Il existe de nombreuses associations corses qui travaillent sur place à l’avenir de ce pays. Beaucoup font un travail admirable qui soulève l’estime. Il existe, par exemple, un collectif de femmes qui a publié Le Manifeste des femmes pour la vie, lequel a suscité une impressionnante manifestation silencieuse et sans violence avec 40 000 personnes dans les rues d’Ajaccio après l’assassinat du préfet Érignac. Il existe également depuis juin 2013 un nouveau collectif nommé « Contre les assassinats et la loi de la jungle », lequel comprend notamment des personnalités de l’île. Ce collectif explique que « la vocation première de sa démarche est un appel aux consciences[4] ». C’est utile et important. Mais ces associations ne sont pas à ce jour, engagées en non-violence.

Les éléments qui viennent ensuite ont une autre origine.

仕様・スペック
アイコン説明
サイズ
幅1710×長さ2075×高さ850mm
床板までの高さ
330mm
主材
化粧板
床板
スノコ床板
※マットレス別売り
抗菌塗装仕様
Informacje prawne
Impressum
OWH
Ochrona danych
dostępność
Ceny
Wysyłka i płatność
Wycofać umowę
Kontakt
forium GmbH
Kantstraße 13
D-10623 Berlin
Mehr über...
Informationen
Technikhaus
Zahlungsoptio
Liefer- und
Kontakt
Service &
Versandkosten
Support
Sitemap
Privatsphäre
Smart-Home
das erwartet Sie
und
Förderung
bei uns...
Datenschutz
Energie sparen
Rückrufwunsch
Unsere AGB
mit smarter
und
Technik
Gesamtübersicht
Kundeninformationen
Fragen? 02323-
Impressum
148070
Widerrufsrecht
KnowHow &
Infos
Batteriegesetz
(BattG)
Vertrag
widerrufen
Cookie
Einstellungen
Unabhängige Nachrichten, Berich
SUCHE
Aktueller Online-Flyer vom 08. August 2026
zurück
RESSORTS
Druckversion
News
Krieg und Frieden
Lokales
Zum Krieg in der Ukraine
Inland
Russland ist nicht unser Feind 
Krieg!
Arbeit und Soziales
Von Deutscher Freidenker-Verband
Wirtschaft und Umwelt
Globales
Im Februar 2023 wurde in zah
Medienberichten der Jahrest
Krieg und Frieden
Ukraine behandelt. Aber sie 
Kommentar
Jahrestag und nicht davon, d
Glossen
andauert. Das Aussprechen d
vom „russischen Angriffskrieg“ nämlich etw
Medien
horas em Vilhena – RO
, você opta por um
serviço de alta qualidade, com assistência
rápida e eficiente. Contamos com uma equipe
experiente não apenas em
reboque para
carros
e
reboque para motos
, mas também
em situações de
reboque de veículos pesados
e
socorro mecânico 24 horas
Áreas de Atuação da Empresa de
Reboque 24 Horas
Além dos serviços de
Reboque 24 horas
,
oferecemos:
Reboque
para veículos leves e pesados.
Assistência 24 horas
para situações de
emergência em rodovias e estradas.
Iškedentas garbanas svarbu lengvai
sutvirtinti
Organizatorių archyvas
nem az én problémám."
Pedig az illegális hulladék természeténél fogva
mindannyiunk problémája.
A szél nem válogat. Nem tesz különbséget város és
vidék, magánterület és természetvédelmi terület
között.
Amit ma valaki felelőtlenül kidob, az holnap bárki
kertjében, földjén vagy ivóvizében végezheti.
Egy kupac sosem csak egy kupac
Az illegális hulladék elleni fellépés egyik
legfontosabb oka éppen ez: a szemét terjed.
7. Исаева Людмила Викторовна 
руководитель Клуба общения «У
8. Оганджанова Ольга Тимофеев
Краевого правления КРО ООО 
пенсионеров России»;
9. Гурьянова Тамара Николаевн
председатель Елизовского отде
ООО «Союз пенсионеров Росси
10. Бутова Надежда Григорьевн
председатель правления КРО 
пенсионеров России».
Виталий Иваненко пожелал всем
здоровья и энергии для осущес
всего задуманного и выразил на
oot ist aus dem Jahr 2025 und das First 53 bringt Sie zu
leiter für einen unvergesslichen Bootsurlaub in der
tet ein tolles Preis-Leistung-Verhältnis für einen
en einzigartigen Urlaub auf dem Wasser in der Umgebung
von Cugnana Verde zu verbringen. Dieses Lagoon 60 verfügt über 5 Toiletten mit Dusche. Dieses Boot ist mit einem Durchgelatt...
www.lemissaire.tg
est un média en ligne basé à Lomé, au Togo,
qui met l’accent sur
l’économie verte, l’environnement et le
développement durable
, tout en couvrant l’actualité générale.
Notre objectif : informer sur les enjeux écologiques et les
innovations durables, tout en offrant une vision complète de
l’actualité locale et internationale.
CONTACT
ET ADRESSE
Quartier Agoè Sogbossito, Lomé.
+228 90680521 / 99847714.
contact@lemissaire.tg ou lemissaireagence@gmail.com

Gandhi a forgé le mot « non-violence » en 1920. S’engager en non-violence signifie que l’on entre dans une passionnante aventure, forte d’une tradition de luttes pour plus de justice qui ne doit rien à la violence. S’engager en non-violence, c’est rejoindre la mémoire et les enseignements des grands combats conduits par les Indiens avec Gandhi, les Noirs américains avec Martin Luther King, les paysans au Larzac[5]… C’est découvrir les actions non-violentes pour plus de justice, telles que la grève de la faim, le boycott, la non-coopération, la désobéissance civile…

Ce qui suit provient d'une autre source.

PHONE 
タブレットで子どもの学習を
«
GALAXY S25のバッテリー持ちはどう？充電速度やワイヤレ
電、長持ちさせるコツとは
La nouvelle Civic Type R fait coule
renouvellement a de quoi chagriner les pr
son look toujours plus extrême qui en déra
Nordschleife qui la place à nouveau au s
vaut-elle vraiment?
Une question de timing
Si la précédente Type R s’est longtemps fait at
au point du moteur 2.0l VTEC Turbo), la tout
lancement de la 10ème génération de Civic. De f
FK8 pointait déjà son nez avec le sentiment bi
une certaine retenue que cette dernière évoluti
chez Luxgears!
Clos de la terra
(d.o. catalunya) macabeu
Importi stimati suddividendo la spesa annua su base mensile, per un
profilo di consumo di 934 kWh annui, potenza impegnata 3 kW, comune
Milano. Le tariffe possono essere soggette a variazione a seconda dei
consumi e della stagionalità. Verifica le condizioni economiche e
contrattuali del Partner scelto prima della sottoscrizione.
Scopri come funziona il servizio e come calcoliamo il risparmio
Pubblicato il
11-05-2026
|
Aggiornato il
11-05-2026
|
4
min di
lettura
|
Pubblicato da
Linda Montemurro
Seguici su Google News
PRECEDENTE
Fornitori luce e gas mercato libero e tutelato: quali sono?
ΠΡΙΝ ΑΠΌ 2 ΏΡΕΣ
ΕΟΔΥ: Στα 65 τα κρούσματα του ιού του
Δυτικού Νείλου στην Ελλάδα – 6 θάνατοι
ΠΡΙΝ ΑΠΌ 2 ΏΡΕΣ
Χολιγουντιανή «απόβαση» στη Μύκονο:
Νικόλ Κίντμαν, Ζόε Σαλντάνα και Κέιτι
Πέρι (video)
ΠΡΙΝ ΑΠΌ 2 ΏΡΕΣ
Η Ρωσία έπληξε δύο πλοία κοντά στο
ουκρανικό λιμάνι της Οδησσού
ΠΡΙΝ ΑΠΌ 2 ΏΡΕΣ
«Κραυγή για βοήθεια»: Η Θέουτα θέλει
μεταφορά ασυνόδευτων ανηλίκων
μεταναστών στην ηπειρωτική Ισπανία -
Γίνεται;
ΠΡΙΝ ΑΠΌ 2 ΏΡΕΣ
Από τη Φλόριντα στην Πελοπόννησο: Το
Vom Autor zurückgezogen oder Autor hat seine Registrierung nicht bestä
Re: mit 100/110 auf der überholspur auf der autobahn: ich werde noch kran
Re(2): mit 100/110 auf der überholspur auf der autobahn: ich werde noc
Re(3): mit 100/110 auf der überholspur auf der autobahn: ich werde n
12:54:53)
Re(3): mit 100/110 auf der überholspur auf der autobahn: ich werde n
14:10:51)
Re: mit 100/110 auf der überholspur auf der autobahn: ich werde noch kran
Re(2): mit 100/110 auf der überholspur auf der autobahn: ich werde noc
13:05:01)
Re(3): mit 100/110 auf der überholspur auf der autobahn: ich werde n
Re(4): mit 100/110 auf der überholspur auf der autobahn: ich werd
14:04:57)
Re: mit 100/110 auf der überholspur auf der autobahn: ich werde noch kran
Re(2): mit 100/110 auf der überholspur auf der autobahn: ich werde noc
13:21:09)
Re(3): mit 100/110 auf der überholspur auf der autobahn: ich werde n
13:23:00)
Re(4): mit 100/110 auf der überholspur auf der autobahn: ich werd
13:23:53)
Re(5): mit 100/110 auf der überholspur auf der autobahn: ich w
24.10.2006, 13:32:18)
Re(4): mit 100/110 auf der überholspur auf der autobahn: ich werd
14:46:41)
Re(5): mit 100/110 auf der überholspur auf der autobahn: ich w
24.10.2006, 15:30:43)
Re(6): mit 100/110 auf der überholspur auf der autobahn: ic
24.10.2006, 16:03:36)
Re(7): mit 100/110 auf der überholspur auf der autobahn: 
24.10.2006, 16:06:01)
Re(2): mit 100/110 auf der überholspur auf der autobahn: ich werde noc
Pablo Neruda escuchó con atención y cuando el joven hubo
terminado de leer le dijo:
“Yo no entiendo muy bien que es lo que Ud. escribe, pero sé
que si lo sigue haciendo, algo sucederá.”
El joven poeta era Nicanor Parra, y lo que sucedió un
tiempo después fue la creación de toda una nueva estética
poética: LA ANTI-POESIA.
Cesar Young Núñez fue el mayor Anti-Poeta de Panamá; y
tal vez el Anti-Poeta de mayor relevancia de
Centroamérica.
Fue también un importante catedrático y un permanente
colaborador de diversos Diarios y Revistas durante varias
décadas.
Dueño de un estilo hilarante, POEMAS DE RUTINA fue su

Quelque chose d’inimaginable est en train de se construire autour de la Fondation de Corse et de ses partenaires. Non seulement celle-ci aide à l’installation de nouveaux bergers en Corse, à la remise en état de châtaigneraies et autres cultures traditionnelles, mais elle s’investit totalement dans la non-violence. Ce phénomène prend tranquillement de l’ampleur. Jeunes et vieux sont au rendez-vous. La non-violence en Corse étonne déjà de nombreux Européens.

Ce numéro d’ANV montre combien la Corse a soif de non-violence, combien elle possède un terreau culturel et historique qui lui est approprié. L’histoire de la Corse s’écrit chaque jour. Aujourd’hui elle s’écrit avec force et joie, à visage découvert.

 

[1] Voir par exemple Le Monde des 25-26 novembre 2012, Le Canard enchaîné du 21 novembre 2012.

[2] Lors du NV-Day organisé conjointement par Non-violence XXI et la Fondation de Corse, le 15 mai 2013, à la Mutualité de Paris.

[3] ANV a choisi d’écrire toujours dans ce numéro « Fondation de Corse » pour nommer l’Association pour une Fondation de Corse Umani (Associu pè una Fundazione di Corsica Umani). Site : www.afcumani.org

[4] Voir www.corsenetinfos.fr du 22 octobre 2013.

[5] Ce n’est pas un hasard si le film Tous au Larzac ! a été ovationné par les participants aux Université de la non-violence organisées en 2012 et 2013 par la Fondation de Corse.


Article écrit par François Vaillant.

Article paru dans le numéro 169 d’Alternatives non-violentes.